CAN: LES FOURMIS, LE BARÇA ET CENDRILLON, LE DRÔLE DE CONTE DE BECKER

Ses hommes sont "des fourmis" qui "jouent comme le Barça" et écrivent "un conte de Cendrillon": volubile et spontané, l'Argentin Esteban Becker, inconnu bombardé sélectionneur de Guinée équatoriale à 10 jours de la CAN, va vivre une demi-finale à la tête du pays-hôte.
"Moi, je viens des quartiers, et le fait que j'arrive ici, c'est un encouragement pour les jeunes entraîneurs", explique-t-il à l'AFP avant la demi-finale contre le Ghana jeudi. Né dans une banlieue modeste de Buenos Aires, cet entraîneur de 50 ans aux faux airs de Maradona l'assure: "Quand on travaille et qu'on étudie beaucoup, on est récompensé!"
Et c'est un bon élève qui le dit. Son histoire avec la Guinée équatoriale commence quand il croise Juan Micha Obiang lors de sa formation d'entraîneur à Madrid. Il prend ce coach équato-guinéen comme adjoint à Fuenlabrada, club naviguant entre deuxième et troisième divisions espagnoles.
C'est ainsi qu'il est repéré par le vice-président de la Fédération équato-guinéenne (Feguifut), Andrés Jorge Mbomio, qui lui confie l'équipe féminine. Succès, avec le titre en Championnat d'Afrique dames en 2012, déjà organisé à domicile.
Devenu président de la Feguifut fin 2014, M. Mbomio bombarde l'Argentin sélectionneur du Nzalang nacional à la place de l'Espagnol Andoni Goikoetxea, à onze jours du match d'ouverture de la CAN-2015. Dix jours passés à Madrid et Lisbonne pour une préparation expresse. Dès l'entame de la CAN, il dit rêver d'emmener la sélection à sa première Coupe du monde en 2018.
- Corset pour verbe fleuri -
Démonstratif, il bouillonne dans sa zone technique pendant les matches; paternaliste, il donne accolade et bise à chaque joueur remplacé; passionné, il donne dans l'emphase et le verbe fleuri.
A l'entraînement de mardi, ses remplaçants "ont joué comme le Barça !" Et il compare ses joueurs à des "fourmis" par rapport aux grands Burkinabè vice-champions d'Afrique en titre.

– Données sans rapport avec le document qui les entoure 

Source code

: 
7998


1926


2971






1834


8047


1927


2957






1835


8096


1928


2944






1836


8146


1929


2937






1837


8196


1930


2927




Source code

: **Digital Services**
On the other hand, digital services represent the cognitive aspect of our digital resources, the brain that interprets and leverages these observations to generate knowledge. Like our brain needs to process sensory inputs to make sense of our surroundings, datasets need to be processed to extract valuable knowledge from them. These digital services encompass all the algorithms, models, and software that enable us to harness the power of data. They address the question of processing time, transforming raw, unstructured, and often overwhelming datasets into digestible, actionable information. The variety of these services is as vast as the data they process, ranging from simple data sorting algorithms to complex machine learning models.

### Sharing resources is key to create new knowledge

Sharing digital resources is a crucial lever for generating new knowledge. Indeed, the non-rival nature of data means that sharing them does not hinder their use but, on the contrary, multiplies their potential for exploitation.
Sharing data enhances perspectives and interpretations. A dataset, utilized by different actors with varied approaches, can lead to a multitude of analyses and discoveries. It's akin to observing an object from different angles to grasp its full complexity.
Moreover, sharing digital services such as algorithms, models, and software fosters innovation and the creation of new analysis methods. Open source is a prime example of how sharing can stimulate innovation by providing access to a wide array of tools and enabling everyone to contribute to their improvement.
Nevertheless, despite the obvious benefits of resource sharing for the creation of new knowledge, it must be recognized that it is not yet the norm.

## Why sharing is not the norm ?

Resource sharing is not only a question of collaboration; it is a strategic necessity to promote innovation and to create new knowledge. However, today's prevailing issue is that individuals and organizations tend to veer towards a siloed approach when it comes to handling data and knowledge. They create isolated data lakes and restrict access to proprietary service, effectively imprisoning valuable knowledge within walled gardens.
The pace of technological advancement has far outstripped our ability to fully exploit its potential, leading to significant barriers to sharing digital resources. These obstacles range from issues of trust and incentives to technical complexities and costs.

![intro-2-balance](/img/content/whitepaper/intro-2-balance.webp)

Comprend-il l'énervement des joueurs tunisiens à la fin du quart de finale marqué par le penalty très litigieux accordé à la Guinée équatoriale ? Réponse: "Je comprends que la Tunisie doit venir pour gagner, pas pour jouer à cinq derrière. Nous, nous avons joué avec deux défenseurs et huit attaquants (sic) !"
Il chérit tant le langage qu'il a publié deux livres, un recueil de nouvelles et un roman, tous deux autour du ballon rond.
Mais parfois, sa verve et sa spontanéité semblent corsetées par le contexte équato-guinéen, dans un pays tenu d'une main de fer depuis 1979 par le président Teodoro Obiang.
Après la qualification pour les demi-finales, le vibrionnant Becker s'est donc fait déférent et n'a pas manqué de remercier le président de la République, qu'on voit constamment à la télévision nationale et dont l'effigie est placardée partout.
Et le discours du sélectionneur épouse les éléments de langage publiés sur le site officiel du gouvernement de Malabo. "La Tunisie est 30e au classement Fifa, nous 118e, c'est David contre Goliath, ils auraient dû gagner 4-0", déclare-t-il, dans un décalque parfait d'un communiqué du Bureau d'information et de presse de Guinée équatoriale.
Même en cas de revers face au puissant Ghana des frères Ayew, le Nzalang aura réussi son tournoi, non ? Réponse: "Le président a dit lundi: +J'applaudis les héros, je ne demande plus rien. Maintenant, si vous voulez gagner le prochain match, nous l'accepterons+ !"
"Quand on était dans le top 8 africain, ils (le pouvoir) étaient contents, en étant dans le top 4, ils étaient très contents; aller en finale, ce serait immense, poursuit l'Argentin. C'est l'histoire de David contre Goliath. Des puissants n'ont pas pu nous battre. On va voir où se termine le rêve".